- Directions for this task
Write out the stretch of lines below that begins at the line with "vfov_deg: 102.1" and ends at the line with "focal_mm: 2.22", including both, exactly as given and nothing more.
#####
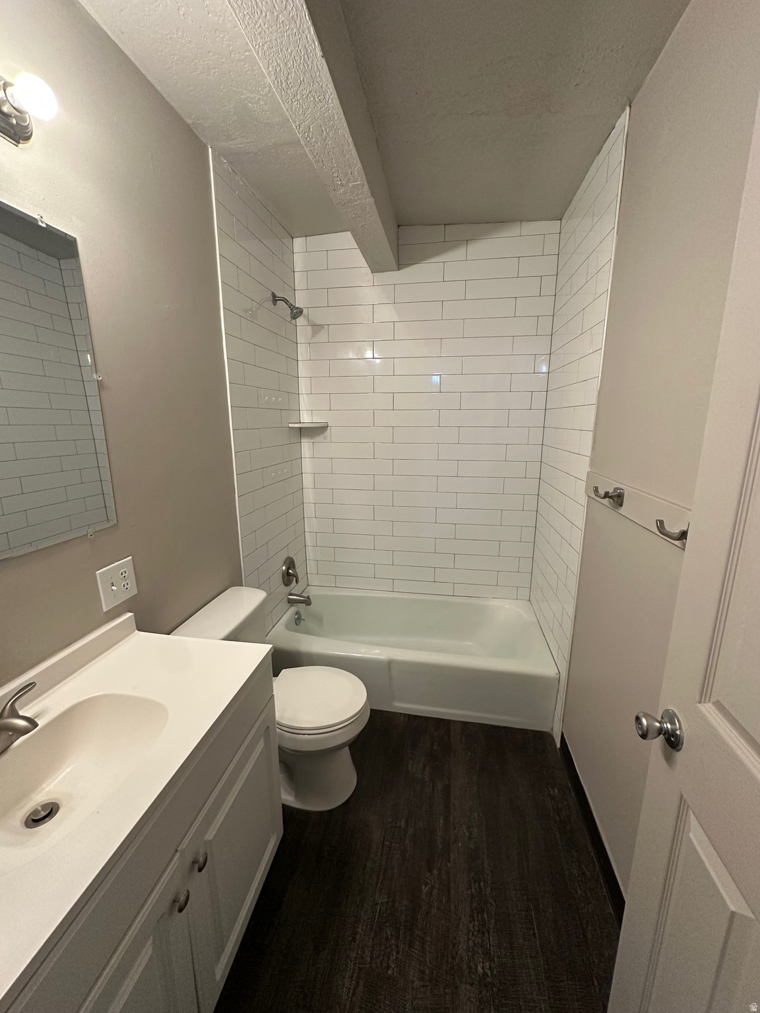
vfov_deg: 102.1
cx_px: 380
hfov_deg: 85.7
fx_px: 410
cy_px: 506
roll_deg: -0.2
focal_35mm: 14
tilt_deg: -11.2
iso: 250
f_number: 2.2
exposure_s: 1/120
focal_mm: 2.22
#####
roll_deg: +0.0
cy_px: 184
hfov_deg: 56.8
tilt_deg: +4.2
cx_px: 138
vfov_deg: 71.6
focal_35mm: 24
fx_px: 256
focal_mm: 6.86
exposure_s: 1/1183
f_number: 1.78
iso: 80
#####
- Written response
vfov_deg: 102.1
cx_px: 380
hfov_deg: 85.7
fx_px: 410
cy_px: 506
roll_deg: -0.2
focal_35mm: 14
tilt_deg: -11.2
iso: 250
f_number: 2.2
exposure_s: 1/120
focal_mm: 2.22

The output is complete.